[What to do]: Each line in the entries below that holds the word "welchen" belongs in the answer.

[Input]:

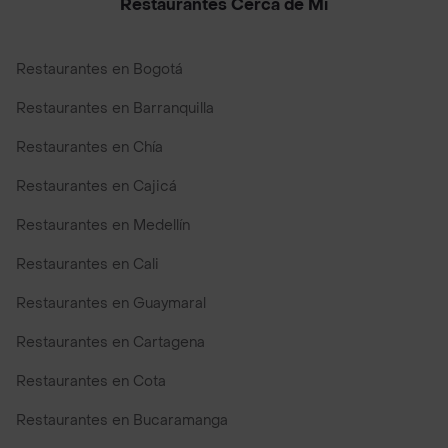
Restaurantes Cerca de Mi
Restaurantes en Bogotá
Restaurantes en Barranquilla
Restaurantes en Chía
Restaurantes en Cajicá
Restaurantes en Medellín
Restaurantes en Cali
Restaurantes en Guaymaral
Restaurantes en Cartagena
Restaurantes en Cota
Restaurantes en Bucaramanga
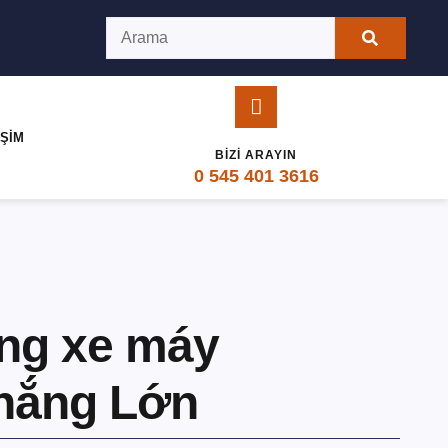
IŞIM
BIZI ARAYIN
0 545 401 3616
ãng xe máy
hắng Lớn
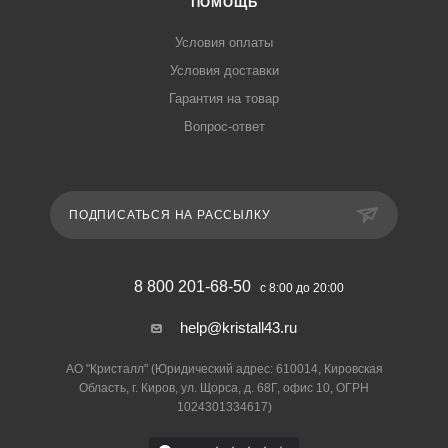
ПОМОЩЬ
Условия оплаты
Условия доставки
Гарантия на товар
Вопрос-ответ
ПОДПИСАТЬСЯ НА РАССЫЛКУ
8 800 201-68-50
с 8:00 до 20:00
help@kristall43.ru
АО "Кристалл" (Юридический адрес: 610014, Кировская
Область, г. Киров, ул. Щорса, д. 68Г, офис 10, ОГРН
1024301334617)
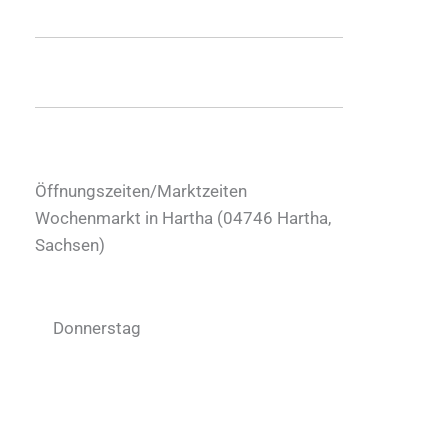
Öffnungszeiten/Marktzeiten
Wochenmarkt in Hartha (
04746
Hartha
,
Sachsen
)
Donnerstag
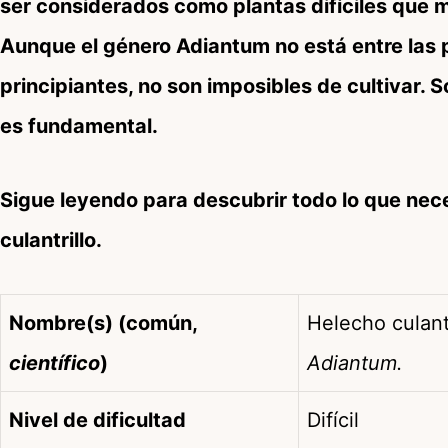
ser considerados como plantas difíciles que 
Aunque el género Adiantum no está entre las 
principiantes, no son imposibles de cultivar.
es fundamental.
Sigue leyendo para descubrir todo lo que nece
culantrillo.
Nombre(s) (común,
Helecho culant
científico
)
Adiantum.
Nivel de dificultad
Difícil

* * *

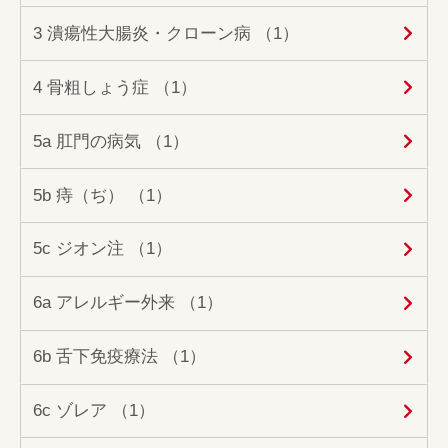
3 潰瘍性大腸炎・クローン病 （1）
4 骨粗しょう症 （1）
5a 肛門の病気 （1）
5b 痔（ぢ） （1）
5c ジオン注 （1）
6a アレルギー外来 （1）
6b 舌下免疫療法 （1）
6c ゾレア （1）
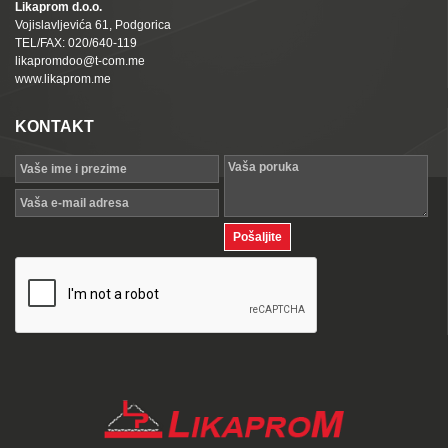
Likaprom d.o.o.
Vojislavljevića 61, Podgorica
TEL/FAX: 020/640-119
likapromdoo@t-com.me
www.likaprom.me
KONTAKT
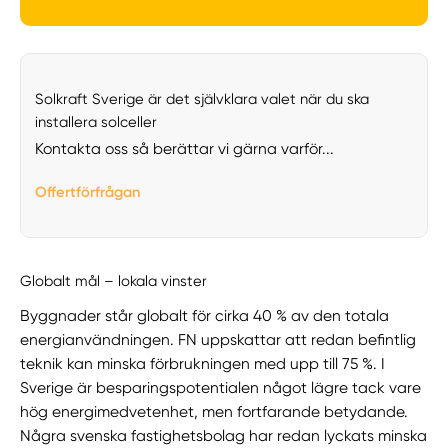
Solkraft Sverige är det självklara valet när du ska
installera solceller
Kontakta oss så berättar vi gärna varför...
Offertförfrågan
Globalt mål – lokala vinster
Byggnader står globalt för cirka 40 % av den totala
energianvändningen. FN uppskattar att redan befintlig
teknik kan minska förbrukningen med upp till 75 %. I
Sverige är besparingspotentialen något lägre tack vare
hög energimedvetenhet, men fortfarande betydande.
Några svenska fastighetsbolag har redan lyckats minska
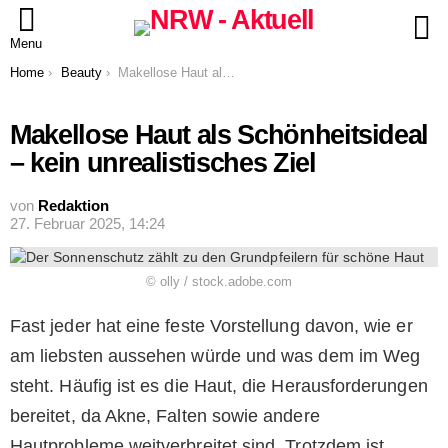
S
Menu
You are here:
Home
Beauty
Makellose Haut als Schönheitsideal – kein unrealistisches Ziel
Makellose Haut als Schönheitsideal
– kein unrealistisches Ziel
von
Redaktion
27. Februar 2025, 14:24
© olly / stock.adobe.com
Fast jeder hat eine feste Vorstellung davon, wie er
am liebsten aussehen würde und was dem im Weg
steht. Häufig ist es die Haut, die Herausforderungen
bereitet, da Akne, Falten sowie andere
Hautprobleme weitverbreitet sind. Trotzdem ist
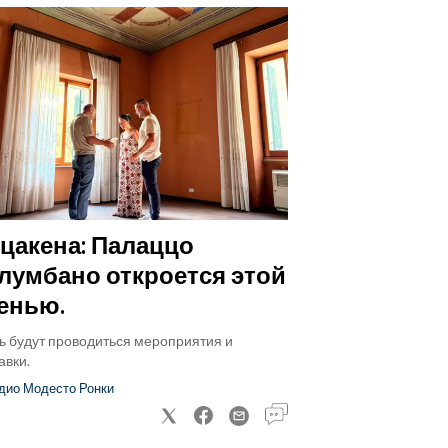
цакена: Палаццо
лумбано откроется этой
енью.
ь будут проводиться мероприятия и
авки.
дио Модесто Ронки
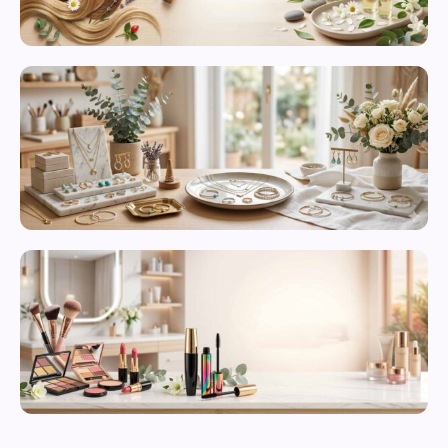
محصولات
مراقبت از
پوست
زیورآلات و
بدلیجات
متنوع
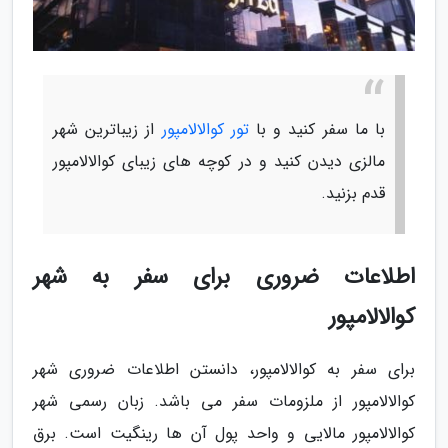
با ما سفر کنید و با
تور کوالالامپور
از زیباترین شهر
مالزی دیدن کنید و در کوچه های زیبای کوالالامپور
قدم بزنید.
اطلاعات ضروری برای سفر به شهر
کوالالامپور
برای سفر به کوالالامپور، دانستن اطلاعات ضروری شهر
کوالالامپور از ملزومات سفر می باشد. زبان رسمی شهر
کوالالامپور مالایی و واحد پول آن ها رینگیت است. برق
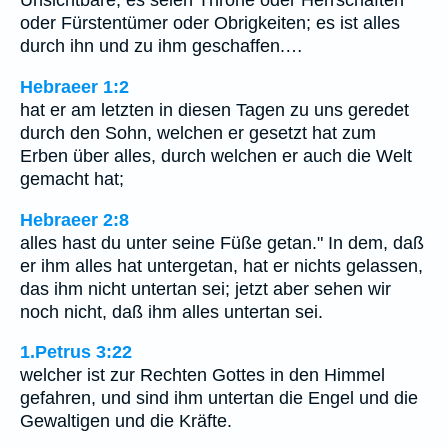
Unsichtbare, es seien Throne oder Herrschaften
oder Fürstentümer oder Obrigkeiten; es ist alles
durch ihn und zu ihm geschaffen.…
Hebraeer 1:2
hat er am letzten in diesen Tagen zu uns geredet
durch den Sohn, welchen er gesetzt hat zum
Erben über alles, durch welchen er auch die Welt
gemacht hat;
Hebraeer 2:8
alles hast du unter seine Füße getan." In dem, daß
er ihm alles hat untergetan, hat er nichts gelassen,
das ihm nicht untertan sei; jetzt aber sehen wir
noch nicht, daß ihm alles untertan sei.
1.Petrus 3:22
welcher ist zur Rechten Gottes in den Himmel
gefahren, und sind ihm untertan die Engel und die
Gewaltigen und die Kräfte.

==

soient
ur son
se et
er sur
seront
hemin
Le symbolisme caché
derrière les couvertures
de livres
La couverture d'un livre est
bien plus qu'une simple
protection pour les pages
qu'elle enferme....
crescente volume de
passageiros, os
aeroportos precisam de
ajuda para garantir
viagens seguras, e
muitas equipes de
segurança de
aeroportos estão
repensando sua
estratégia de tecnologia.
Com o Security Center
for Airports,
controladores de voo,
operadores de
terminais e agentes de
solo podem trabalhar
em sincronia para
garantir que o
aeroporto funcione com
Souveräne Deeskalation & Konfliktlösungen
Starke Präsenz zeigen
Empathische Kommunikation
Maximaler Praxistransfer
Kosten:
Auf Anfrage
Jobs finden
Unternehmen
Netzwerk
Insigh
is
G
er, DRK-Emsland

[Response to the exercise]:
durch den Sohn, welchen er gesetzt hat zum
Erben über alles, durch welchen er auch die Welt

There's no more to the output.